Она и впрямь больше не появилась в палате. Как-то я отправился к ней в школу, чтобы спросить, не знает ли она, кто такая Чжэнь Сюй — тётушка в последнее время частенько твердила это имя.
На её двери было прикреплено много записок, среди подписавшихся были некие Чжаны, Ма и другие. Стороживший дверь бородач с большим кожаным чемоданом уставился на меня с таким видом, будто у меня вовсе не было права приходить сюда, топтаться и хмуриться. Мне оставалось лишь тактично удалиться.
Когда я наконец её разыскал, с телефоном были какие-то неполадки и её голос звучал так слабо, будто доносился с луны.
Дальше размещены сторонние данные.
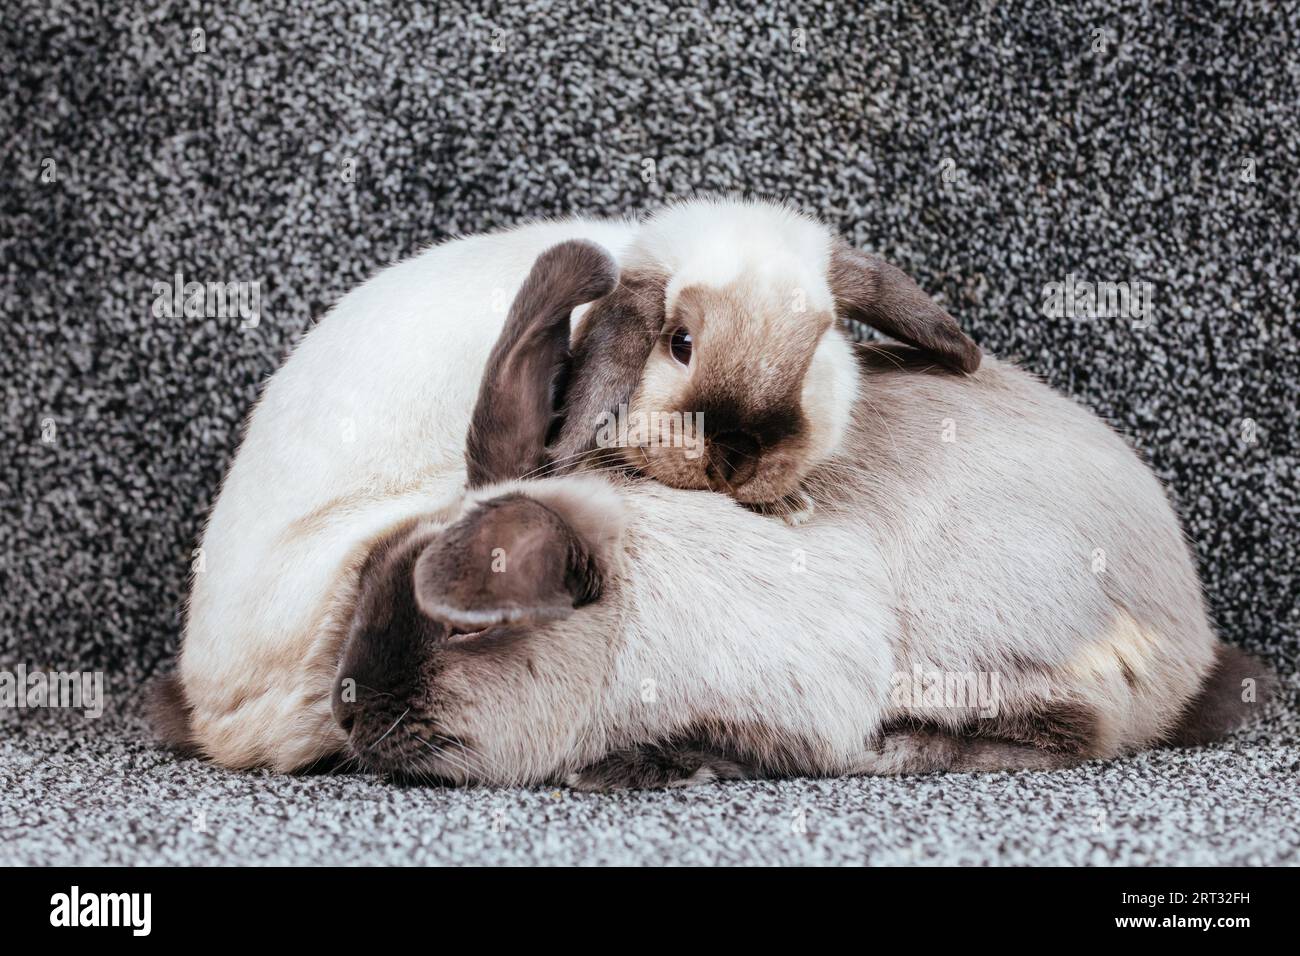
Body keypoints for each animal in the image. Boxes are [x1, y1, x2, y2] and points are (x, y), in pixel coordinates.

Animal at [152, 199, 1271, 788]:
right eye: (675, 340)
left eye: (821, 345)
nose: (355, 705)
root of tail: (1182, 627)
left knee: (1077, 727)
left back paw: (905, 746)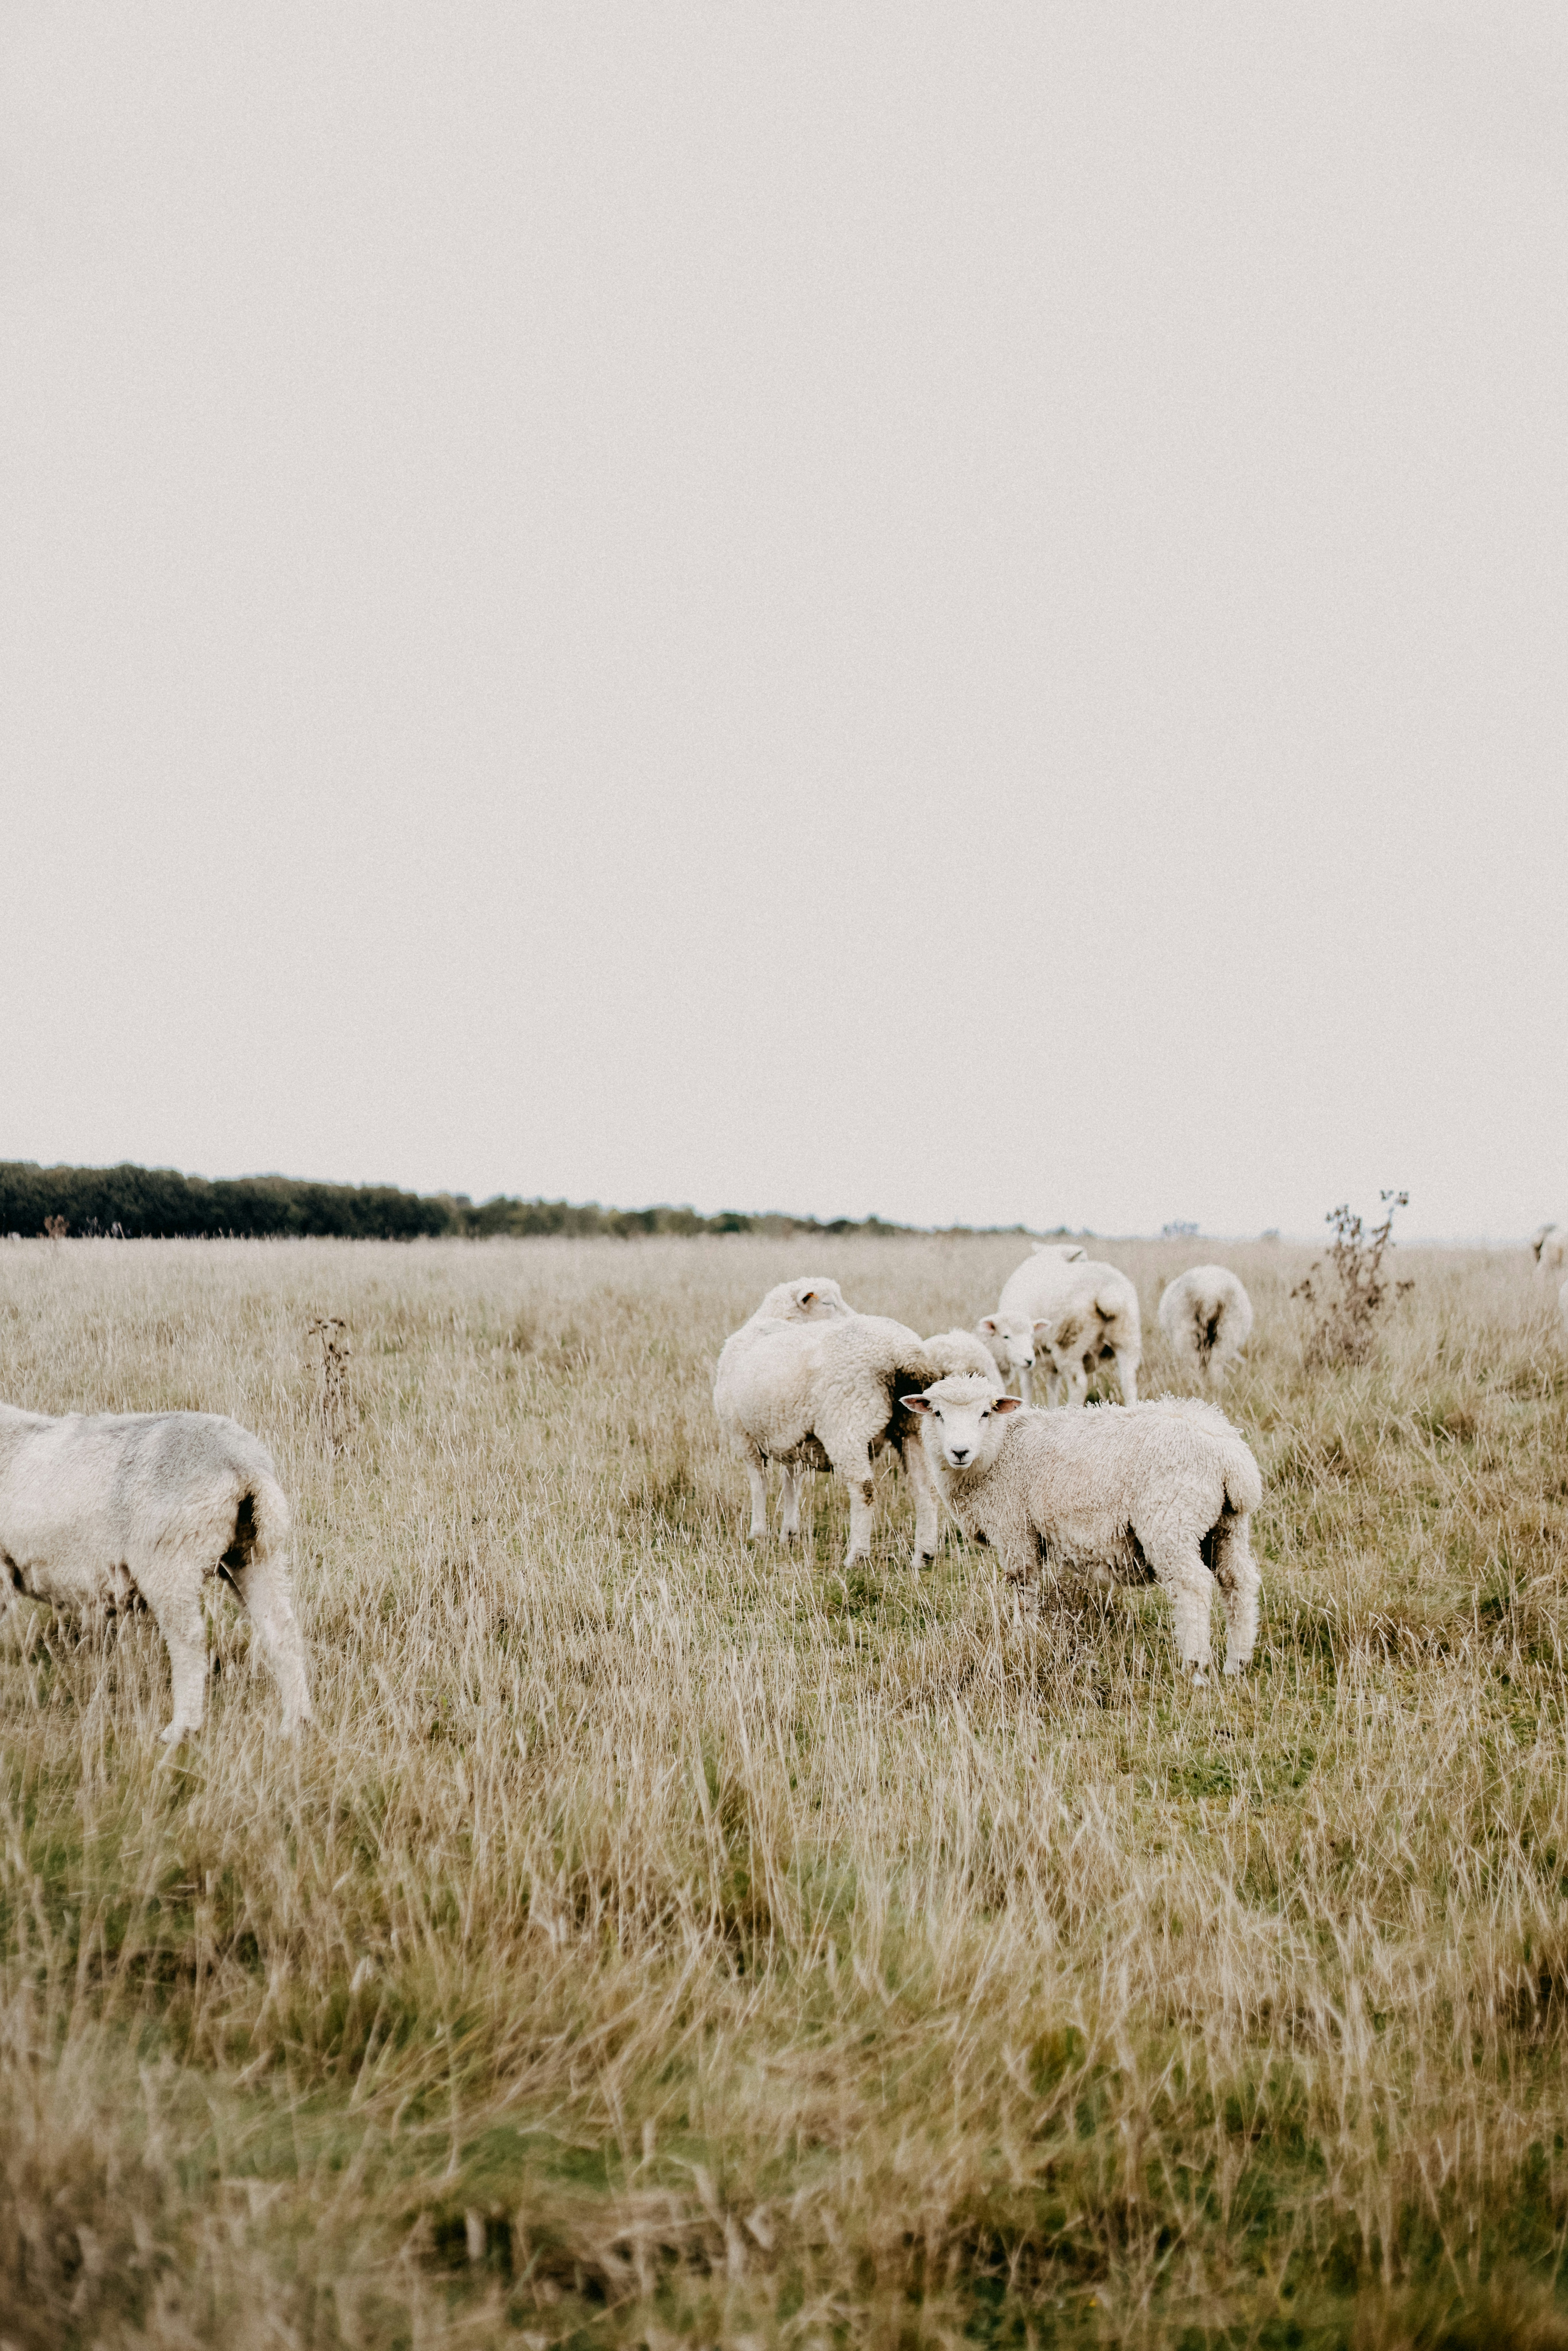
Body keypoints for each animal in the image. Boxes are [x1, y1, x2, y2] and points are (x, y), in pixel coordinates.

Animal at [0, 1400, 313, 1746]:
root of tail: (242, 1466)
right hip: (256, 1550)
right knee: (281, 1629)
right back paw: (295, 1723)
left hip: (170, 1557)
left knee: (188, 1638)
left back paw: (182, 1729)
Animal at [712, 1312, 985, 1567]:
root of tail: (906, 1355)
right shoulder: (791, 1440)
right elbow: (792, 1482)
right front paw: (789, 1533)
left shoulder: (745, 1438)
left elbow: (759, 1485)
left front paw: (757, 1534)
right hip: (915, 1428)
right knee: (925, 1488)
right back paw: (924, 1556)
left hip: (848, 1425)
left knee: (864, 1490)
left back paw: (857, 1556)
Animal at [903, 1374, 1262, 1679]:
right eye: (937, 1413)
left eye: (985, 1413)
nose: (959, 1451)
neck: (1000, 1450)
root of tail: (1230, 1455)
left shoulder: (1014, 1528)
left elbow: (1023, 1588)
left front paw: (1021, 1641)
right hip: (1228, 1525)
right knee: (1238, 1582)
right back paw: (1237, 1662)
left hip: (1171, 1522)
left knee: (1193, 1585)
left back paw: (1195, 1666)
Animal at [977, 1246, 1141, 1408]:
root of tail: (1108, 1291)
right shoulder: (1047, 1360)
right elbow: (1053, 1386)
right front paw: (1052, 1409)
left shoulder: (1025, 1353)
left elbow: (1027, 1383)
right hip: (1127, 1338)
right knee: (1128, 1382)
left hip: (1070, 1342)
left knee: (1079, 1384)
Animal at [1157, 1266, 1254, 1392]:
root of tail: (1209, 1294)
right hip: (1226, 1331)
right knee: (1213, 1363)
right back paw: (1213, 1387)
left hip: (1189, 1332)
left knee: (1198, 1363)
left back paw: (1200, 1386)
— Чжэнь Сюй? Тётушка Хуан, которая раздаёт продовольственные карточки и проверяет счета за электричество, что ли?
— Кажется, не она.
— Тогда я не знаю. У тебя есть ещё что-то ко мне?
— Что, о тётушке и не спросишь?
— Она жива ещё?
— Жива, — неожиданно для самого себя я ответил как-то неуверенно.
— Будут нужны деньги, заходи. В выдвижном ящике. Ключ от двери на старом месте, — добавив это, она тут же положила трубку.